Task objective: Look through the listing below and report the lines that have the word "from" in them.

- - - -

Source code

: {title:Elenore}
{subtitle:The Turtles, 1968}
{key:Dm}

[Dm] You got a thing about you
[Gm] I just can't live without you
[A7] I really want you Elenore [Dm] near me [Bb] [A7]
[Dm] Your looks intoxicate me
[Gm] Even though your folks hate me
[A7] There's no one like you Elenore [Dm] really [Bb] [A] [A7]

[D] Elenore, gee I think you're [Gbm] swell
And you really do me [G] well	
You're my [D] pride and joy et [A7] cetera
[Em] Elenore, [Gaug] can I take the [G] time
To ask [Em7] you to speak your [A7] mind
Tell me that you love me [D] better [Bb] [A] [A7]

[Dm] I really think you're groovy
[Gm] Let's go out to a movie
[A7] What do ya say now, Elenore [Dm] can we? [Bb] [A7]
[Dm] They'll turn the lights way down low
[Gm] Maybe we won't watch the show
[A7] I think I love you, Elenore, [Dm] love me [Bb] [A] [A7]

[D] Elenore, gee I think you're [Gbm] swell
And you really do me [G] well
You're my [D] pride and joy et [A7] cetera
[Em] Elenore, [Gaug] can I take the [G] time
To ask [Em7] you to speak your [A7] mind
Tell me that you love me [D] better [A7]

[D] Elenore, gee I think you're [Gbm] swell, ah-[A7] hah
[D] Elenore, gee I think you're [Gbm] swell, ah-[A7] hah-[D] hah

- - - -

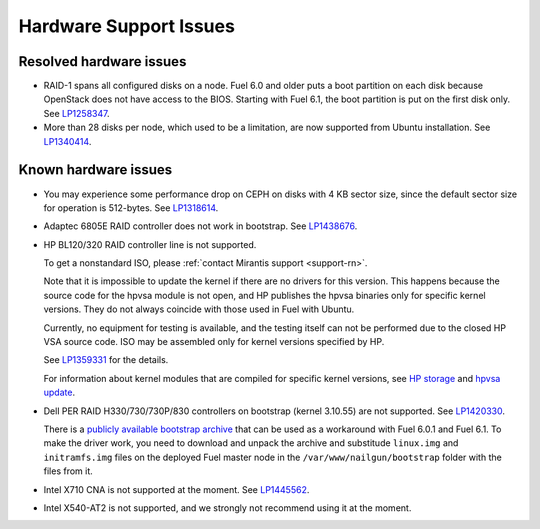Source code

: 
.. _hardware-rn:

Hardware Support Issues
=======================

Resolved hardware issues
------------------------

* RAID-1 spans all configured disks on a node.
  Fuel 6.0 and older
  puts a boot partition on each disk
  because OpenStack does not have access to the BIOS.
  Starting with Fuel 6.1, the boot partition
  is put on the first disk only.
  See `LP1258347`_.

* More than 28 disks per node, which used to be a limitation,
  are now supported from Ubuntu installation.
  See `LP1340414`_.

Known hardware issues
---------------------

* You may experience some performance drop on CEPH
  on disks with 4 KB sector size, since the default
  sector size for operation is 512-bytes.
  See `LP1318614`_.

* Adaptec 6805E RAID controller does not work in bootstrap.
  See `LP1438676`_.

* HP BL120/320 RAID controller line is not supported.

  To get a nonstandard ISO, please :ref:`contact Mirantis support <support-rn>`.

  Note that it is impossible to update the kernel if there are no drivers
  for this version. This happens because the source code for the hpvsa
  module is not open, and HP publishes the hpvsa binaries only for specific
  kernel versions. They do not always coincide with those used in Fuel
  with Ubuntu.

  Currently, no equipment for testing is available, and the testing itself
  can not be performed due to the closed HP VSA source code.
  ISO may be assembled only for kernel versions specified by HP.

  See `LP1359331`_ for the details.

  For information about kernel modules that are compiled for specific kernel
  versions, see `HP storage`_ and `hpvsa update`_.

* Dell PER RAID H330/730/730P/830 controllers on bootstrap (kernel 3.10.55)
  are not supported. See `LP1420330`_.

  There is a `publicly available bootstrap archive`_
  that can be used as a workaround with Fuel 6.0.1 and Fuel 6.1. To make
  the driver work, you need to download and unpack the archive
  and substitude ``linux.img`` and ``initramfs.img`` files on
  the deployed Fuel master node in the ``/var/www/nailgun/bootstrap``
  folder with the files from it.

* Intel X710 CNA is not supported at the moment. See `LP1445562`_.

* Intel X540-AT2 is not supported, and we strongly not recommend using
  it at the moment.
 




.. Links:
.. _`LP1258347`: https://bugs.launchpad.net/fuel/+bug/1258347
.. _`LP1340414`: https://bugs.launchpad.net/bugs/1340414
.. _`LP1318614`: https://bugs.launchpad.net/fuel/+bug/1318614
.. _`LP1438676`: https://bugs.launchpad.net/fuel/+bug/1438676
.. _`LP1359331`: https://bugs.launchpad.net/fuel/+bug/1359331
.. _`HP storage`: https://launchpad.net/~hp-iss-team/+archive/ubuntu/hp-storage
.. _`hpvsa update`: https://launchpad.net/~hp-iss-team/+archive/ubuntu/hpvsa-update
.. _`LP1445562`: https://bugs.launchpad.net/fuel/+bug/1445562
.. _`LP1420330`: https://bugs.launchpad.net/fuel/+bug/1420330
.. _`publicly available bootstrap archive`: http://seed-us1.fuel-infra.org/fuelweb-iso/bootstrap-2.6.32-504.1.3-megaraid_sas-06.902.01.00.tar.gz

- - - -

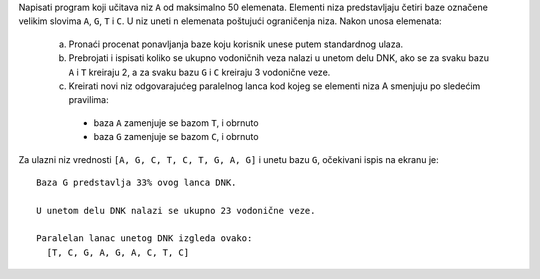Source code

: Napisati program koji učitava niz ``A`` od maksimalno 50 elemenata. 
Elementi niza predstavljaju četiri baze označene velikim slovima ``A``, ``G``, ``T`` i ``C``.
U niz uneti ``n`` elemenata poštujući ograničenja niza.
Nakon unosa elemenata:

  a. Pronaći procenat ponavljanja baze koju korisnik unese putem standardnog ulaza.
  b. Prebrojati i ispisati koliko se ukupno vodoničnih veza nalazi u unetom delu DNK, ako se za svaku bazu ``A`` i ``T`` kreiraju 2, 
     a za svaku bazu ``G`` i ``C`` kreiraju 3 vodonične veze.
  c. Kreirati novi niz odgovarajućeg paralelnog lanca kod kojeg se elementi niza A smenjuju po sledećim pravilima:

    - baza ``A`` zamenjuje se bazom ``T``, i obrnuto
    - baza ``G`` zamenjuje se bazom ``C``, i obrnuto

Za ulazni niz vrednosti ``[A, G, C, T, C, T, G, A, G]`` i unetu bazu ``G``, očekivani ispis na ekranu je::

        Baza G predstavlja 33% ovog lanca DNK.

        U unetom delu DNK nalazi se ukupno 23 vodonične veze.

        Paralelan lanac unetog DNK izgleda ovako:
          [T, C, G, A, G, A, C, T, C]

- - - -

Finished task:
  are now supported from Ubuntu installation.
  folder with the files from it.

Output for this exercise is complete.